A bound water molecule is crucial in initiating autocatalytic precursor activation in an N-terminal hydrolase.

Cephalosporin acylase is a member of the N-terminal hydrolase family, which is activated from an inactive precursor by autoproteolytic processing to generate a new N-terminal nucleophile Ser or Thr. The gene structure of the precursor cephalosporin acylases generally consists of a signal peptide that is followed by an alpha-subunit, a spacer sequence, and a beta-subunit. The cephalosporin acylase precursor is post-translationally modified into an active heterodimeric enzyme with alpha- and beta-subunits, first by intramolecular cleavage and, second, by intermolecular cleavage. Intramolecular autocatalytic proteolysis is initiated by nucleophilic attack of the residue Ser-1beta onto the adjacent scissile carbonyl carbon. This study determined the precursor structure after disabling the intramolecular cleavage. This study also provides experimental evidence showing that a conserved water molecule plays an important role in assisting the polarization of the OG atom of Ser-1beta to generate a strong nucleophile and to direct the OG atom of the Ser-1beta to a target carbonyl carbon.
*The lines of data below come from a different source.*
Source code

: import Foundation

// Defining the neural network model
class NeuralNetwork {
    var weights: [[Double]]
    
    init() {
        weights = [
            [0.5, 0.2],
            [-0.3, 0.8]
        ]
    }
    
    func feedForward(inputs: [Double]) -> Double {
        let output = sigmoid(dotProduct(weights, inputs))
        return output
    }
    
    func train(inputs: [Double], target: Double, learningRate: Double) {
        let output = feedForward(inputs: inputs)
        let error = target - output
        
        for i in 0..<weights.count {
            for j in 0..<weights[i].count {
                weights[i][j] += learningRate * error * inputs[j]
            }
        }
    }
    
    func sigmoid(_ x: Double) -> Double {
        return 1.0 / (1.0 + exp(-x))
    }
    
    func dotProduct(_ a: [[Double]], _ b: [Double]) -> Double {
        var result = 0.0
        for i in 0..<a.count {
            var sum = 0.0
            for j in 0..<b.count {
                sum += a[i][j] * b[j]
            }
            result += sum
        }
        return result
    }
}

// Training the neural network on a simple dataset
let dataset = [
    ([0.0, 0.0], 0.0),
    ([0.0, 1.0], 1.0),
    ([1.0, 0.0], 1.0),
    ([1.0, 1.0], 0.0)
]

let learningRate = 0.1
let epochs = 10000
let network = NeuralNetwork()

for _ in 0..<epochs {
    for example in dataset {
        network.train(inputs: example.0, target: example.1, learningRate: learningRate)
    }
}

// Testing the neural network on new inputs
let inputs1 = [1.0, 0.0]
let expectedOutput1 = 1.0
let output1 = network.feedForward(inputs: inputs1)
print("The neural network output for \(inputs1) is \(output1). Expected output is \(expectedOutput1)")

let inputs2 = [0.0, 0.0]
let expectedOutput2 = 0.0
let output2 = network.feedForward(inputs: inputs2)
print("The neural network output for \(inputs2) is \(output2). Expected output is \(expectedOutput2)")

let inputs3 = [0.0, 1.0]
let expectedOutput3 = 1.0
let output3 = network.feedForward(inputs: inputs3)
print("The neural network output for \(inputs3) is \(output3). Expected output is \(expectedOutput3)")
Intramolecular proteolysis is disabled as a result of a mutation of the residues causing conformational distortion to the active site. This is because distortion affects the existence of the catalytically crucial water at the proper position. This study provides the first evidence showing that a bound water molecule plays a critical role in initiating intramolecular cleavage in the post-translational modification of the precursor enzyme.